An international team of scientists led by Professor Arkady Krasheninnikov, representing the National Research Technological University of MISiS, N.M. Institute of Biochemical Physics Emanuel (Institute of Chemical Physics and Chemistry, Russian Academy of Sciences) and the Helmholtz Center Dresden-Rossendorf (Germany) and the Max Planak Institute (Germany) found that instead of expensive and rare lithium, batteries stored in a special way can be used in batteries.

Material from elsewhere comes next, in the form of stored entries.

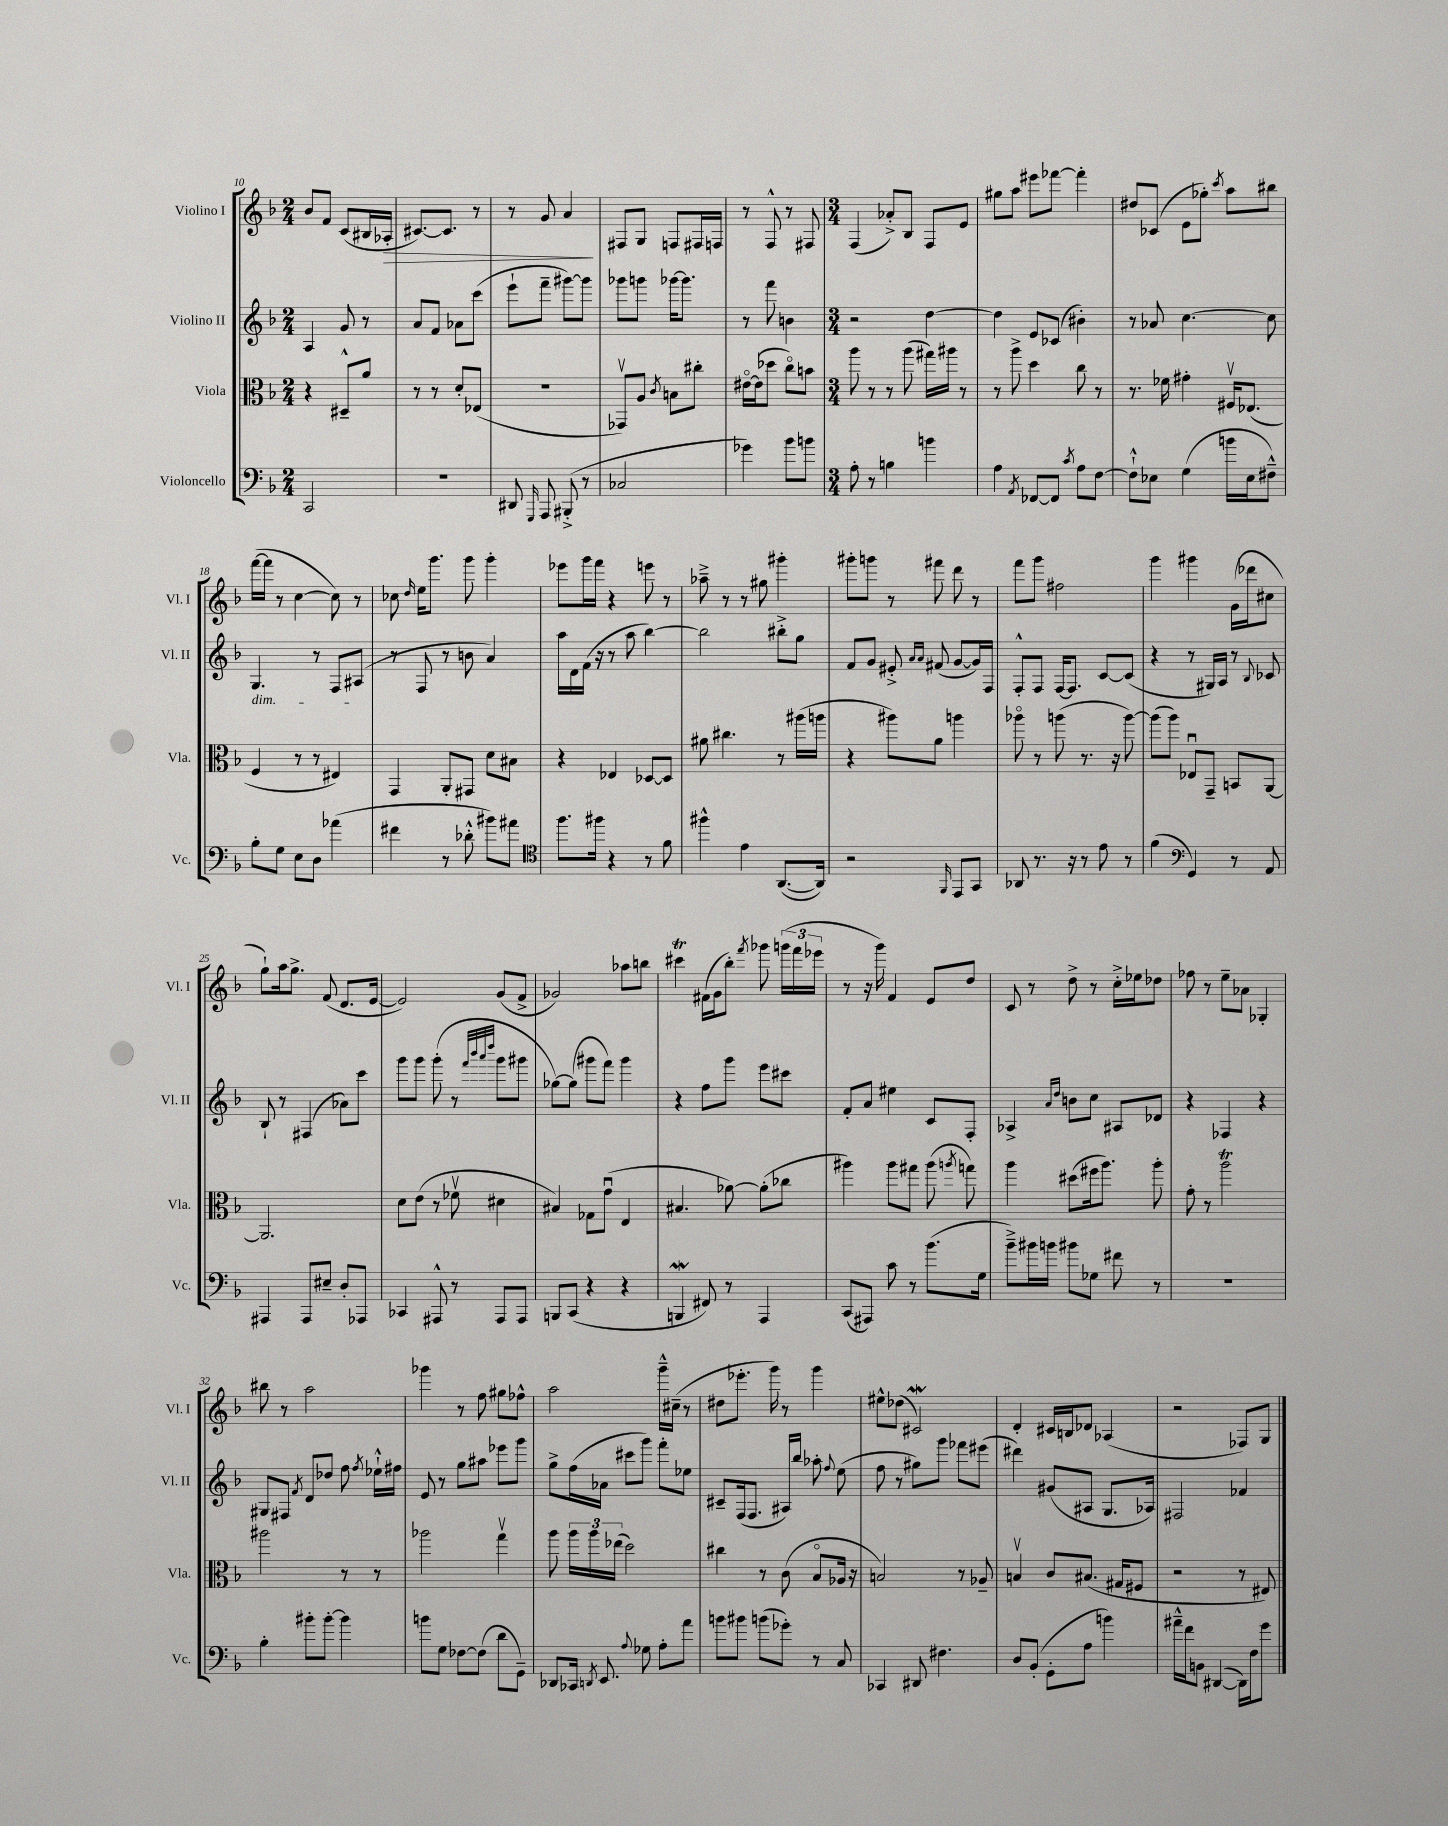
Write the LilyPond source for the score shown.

<<
\new StaffGroup <<
\new Staff = "s0" \with { instrumentName = "Violino I" shortInstrumentName = "Vl. I" } {
    \clef treble \key f \major \numericTimeSignature \time 2/4
    \autoBeamOff bes'8[ f'8] c'8[( bis16 aes16]-.\> |
    cis'8.[~) cis'8.] r8 |
    r8 g'8 a'4\! |
    fis8[ g8] f8[ fis16 f16] |
    r8 f8-^ r8 fis8 |
    \numericTimeSignature \time 3/4 f4( aes'8[-.->) bes8] f8[ e'8] |
    gis''8[ a''8] eis'''8[ fes'''8]~ fes'''4-. |
    dis''8[ ces'8]( e'8[ ges''8]-.) \acciaccatura { c'''8 } a''8[ bis''8] |
    f'''16[~( f'''16] r8 c''4~ c''8) r8 |
    ces''8 \grace { d''16 } e''16[ g'''8.] g'''8 g'''4-. |
    ees'''8[ g'''16 f'''16] r4 e'''8 r8 |
    aes''8---> r8 r8 gis''8 gis'''4-. |
    gis'''8[-. g'''8] r8 fis'''8 d'''8 r8 |
    f'''8[ g'''8] fis''2 |
    g'''4 gis'''4 g'16[( des'''16 cis''8] |
    g''8[-!) a''16 g''8.]-> f'8( d'8.[ e'16]~ |
    e'2) g'8[( f'8]-> |
    ges'2) aes''8[ b''8] |
    cis'''4\trill fis'16[( g'16 bes''8]-.) \acciaccatura { f'''8 } ges'''8 \tuplet 3/2 { g'''16[( f'''16 ees'''16] } |
    r8 r16 g'''16) f'4 e'8[ d''8] |
    c'8 r8 d''8-> r8 c''16[-.-> ees''16 des''8] |
    fes''8 r8 e''8[-- aes'8] ges4-. |
    bis''8 r8 a''2 |
    ges'''4 r8 f''8 gis''8[ fes''8]-^ |
    a''2 g'''16[---^ cis''16]--( r8 |
    dis''8[ ees'''8.]-. g'''16) r8 g'''4 |
    eis''8[-^ des''8]( cis'2\mordent) |
    d'4-. cis'16[ b16 des'8] aes4( |
    r2 fes8[) g8] \bar "|." |
}
\new Staff = "s1" \with { instrumentName = "Violino II" shortInstrumentName = "Vl. II" } {
    \clef treble \key f \major \numericTimeSignature \time 2/4
    \autoBeamOff a4 g'8 r8 |
    a'8[ f'8] aes'8[ c'''8]( |
    e'''8[-! f'''8]-- gis'''8[~) gis'''8] |
    ges'''8[ g'''8] ges'''16[~ ges'''8.] |
    r8 f'''8 b'4 |
    \numericTimeSignature \time 3/4 r2 d''4~ |
    d''4 e'8[ ces'8]( bis'4-.) |
    r8 aes'8 c''4.~ c''8 |
    g4.\dim r8 f8[ ais8]\!( |
    r8 f8 r8 b'8 a'4) |
    a''16[ d'16 f'16]( r16 r8 a''8 bes''4~) |
    bes''2 bis''8[-.-> g''8] |
    f'8[ g'8] eis'8-.-> \grace { a'16[ a'16] } fis'8( g'8[~ g'16) f16] |
    f8[-.-^ f8] f16[~ f8.] c'8[~ c'8]( |
    r4 r8 gis16[) a16] r8 \appoggiatura { bes8 } ces'8 |
    bes8-! r8 fis4( aes'8[) c'''8] |
    g'''8[ g'''8] g'''8-.( r8 \grace { f'''32[ bes'''32 a'''32 d''''32] } g'''8[ gis'''8] |
    ges''8[~) ges''8]( gis'''8[ f'''8]) gis'''4 |
    r4 f''8[ g'''8] e'''8[ cis'''8] |
    f'8[-. a'8] eis''4 c'8[ f8]-. |
    aes4-> \grace { a'16[ d''16] } b'8[ c''8] ais8[ des'8] |
    r4 fes4 r4 |
    gis8[ fis8] \acciaccatura { f'8 } d'8[ des''8] f''8 \acciaccatura { f''8 } ees''16[-!-^ fis''16] |
    e'8 r8 g''8[ ais''8] ees'''8[ g'''8] |
    g''8[-> f''16( aes'16] cis'''8[ g'''8]) f'''8[-. ees''8] |
    cis'8[-- f16( f8.] ais16[) bes''16] aes''8-. \appoggiatura { f''8 } e''8( |
    f''8 r8 gis''8[) g'''8] fes'''8[ eis'''8]( |
    dis'''4) gis'8[( ais8] g8.[ aes16]) |
    fis2 fes'4 \bar "|." |
}
\new Staff = "s2" \with { instrumentName = "Viola" shortInstrumentName = "Vla." } {
    \clef alto \key f \major \numericTimeSignature \time 2/4
    \autoBeamOff r4 dis8[---^ a'8] |
    r8 r8 d'8[-. ees8]( |
    r2 |
    ges,8[\upbow) a8] \acciaccatura { c'8 } b8[ cis''8]-. |
    eis'16[~\flageolet eis'16( des''8] c''8[\flageolet) b'8] |
    \numericTimeSignature \time 3/4 a''8 r8 r8 a''8( gis''16[) ais''16] r8 |
    r8 a''8-> d''4 c''8 r8 |
    r8. fes'16 gis'4-. fis16[\upbow ees8.]( |
    f4 r8 r8 eis4) |
    g,4 a,8[-. gis,8] d'8[ bis8] |
    r4 ees4 des8[~ des8] |
    ais'8 cis''4. r8 ais''16[( a''16] |
    r4 ais''8[) a'8] a''4 |
    aes''8\flageolet r8 a''8( r8. r16 a''8~) |
    a''8[( a''8]) ees8[\downbow g,8]-- b,8[ a,8]~ |
    a,2. |
    d'8[ e'8]( r8 fes'8\upbow dis'4 |
    bis4) ges8[ g'8]\downbow( e4 |
    bis4. aes'8~) aes'8[-.( ces''8] |
    ais''4) ais''8[ gis''8] ais''8( \acciaccatura { a''8 } g''8) |
    a''4 dis''8[( fis''16 a''8.]) a''8-. |
    g'8-. r8 a''2\trill |
    ais''2 r8 r8 |
    aes''2 g''4\upbow |
    a''8 \tuplet 3/2 { a''16[ a''16 ees''16]( } d''2) |
    cis''4 r8 c'8( bes8[\flageolet aes16] r16 |
    b2) r8 aes8-- |
    b4\upbow c'8[ bis8.]( gis16[ fis8] |
    r2 r8 eis8) \bar "|." |
}
\new Staff = "s3" \with { instrumentName = "Violoncello" shortInstrumentName = "Vc." } {
    \clef bass \key f \major \numericTimeSignature \time 2/4
    \autoBeamOff c,2 |
    r2 |
    dis,8 \grace { g,,16 } a,,8 bis,,8-.->( r8 |
    ces2 |
    ges'4) bes'8[ b'8] |
    \numericTimeSignature \time 3/4 a8-. r8 b4 b'4 |
    a4 \acciaccatura { a,8 } fes,8[~ fes,8] \acciaccatura { c'8 } a8[ f8]~ |
    f8[-!-^ ees8] g4( b'16[ ees16 fis8]---^) |
    bes8[-. g8] e8[ d8] aes'4( |
    fis'4 r8 des'8-.-^ bis'8[) ais'8] |
    \clef tenor f''8.[ fis''16] r4 r8 f'8 |
    fis''4-^ e'4 a,8.[~( a,16]) |
    r2 \grace { f,16 } e,8[ g,8] |
    aes,8 r8. r16 r8 e'8 r8 |
    f'4( \clef bass g,4) r8 a,8 |
    ais,,4 ais,,8[ eis8]-- d8[-. aes,,8] |
    ces,4 ais,,8-^ r8 ais,,8[ ais,,8] |
    b,,8[ c,8]( r4 r4 |
    b,,4\mordent fis,8) r8 a,,4 |
    c,8[( ais,,8]) c'8 r8 bes'8.[( g16] |
    bes'8[--->) bis'16 b'16] bis'8[ ges8] fis'8 r8 |
    R2. |
    bes4-. bis'8[-. bis'8]~-. bis'4 |
    b'8[ g8] fes8[~ fes8]( d'8[ g,8]--) |
    des,8[ ces,16] \acciaccatura { d,8 } e,8. \appoggiatura { a8 } ges8 a8[-. a'8] |
    b'8[ bis'8] b'8[( ges'8]-.) r8 c8 |
    ces,4 dis,8 fis4. |
    d8[ bes,8]-.( g,8[-. a8] b'4) |
    ais'16[---^ f'16 b,8] dis,4~( dis,16[) f16 g'8] \bar "|." |
}
>>
>>
\layout { \context { \Score currentBarNumber = #10 } }
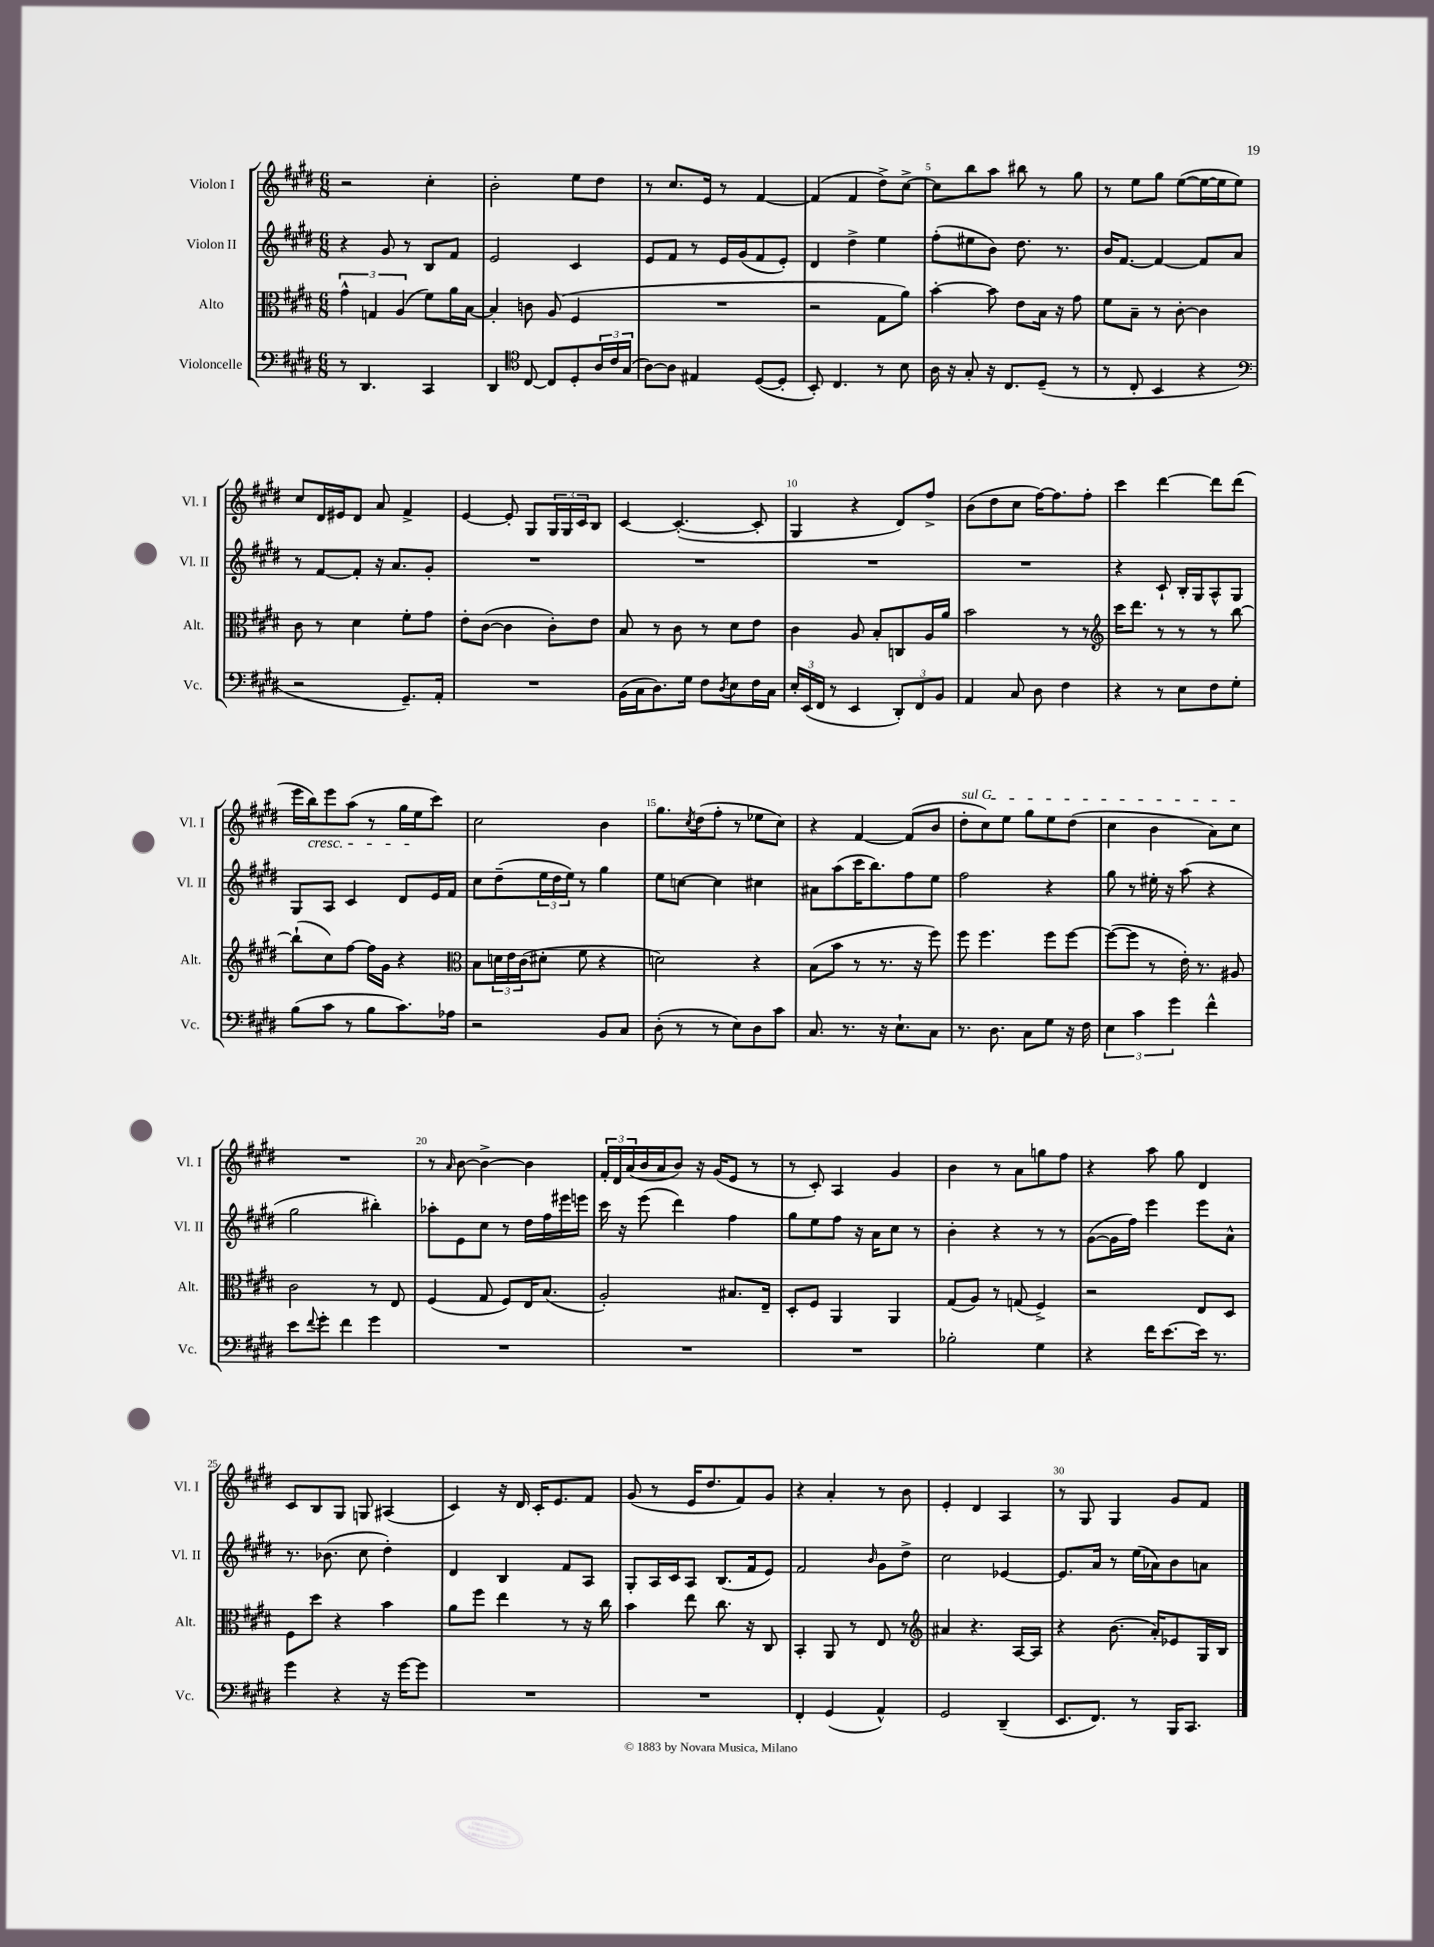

This was reported in the journal Nano Energy.

The basis of their work, scientists took a previous study by German experts who found that the battery capacity will increase significantly if lithium atoms are placed in three layers between two layers of graphene.

“With a three-layer stacking of lithium atoms in bigrafen, the capacity was 828 mAh / g (milliampere-hour per gram of material), which is more than two times higher than traditional graphite anodes (372 mAh / g),” the first author of the work told RT , Researcher, Laboratory of Inorganic Nanomaterials, NUST MISiS Ilya Chepkasov

An international group of scientists using computer simulation has found that this approach is applicable to the creation of similar structures in which lithium can be replaced by sodium. Lithium, which is used in modern batteries, is a rare and expensive metal, the researchers say. The cost of the main working cation of the sodium-ion battery is approximately 100 times lower than that of the lithium-ion battery, since the chemical properties of sodium allow the use of light and inexpensive aluminum instead of copper. According to the researchers, sodium is the cheapest and most common alkali metal. Thus, sodium-based batteries will be significantly cheaper than lithium-ion batteries. 

Recall that the inventors of lithium-based batteries were awarded the Nobel Prize in Chemistry in 2019.

Simulation results showed that the energy consumption of the new sodium-based structure is comparable to the capacity of a conventional traditional graphite anode in lithium-ion batteries: about 335 mAh / g versus 372 mAh / g for lithium. 

“From our modeling it follows that with an increase in the number of sodium layers, the stability of such structures increases,” concluded another author of the work, Zakhar Popov, senior research fellow at NUST MISIS and the Institute of Bioorganic Chemistry, Russian Academy of Sciences.

According to Ilya Chepkasov, colleagues from Germany are already conducting experiments on the practical creation of multilayer structures from sodium and graphene. If successful, it will be possible to talk about creating a new generation of batteries that will exceed existing ones in capacity and cost several times cheaper, the researchers note.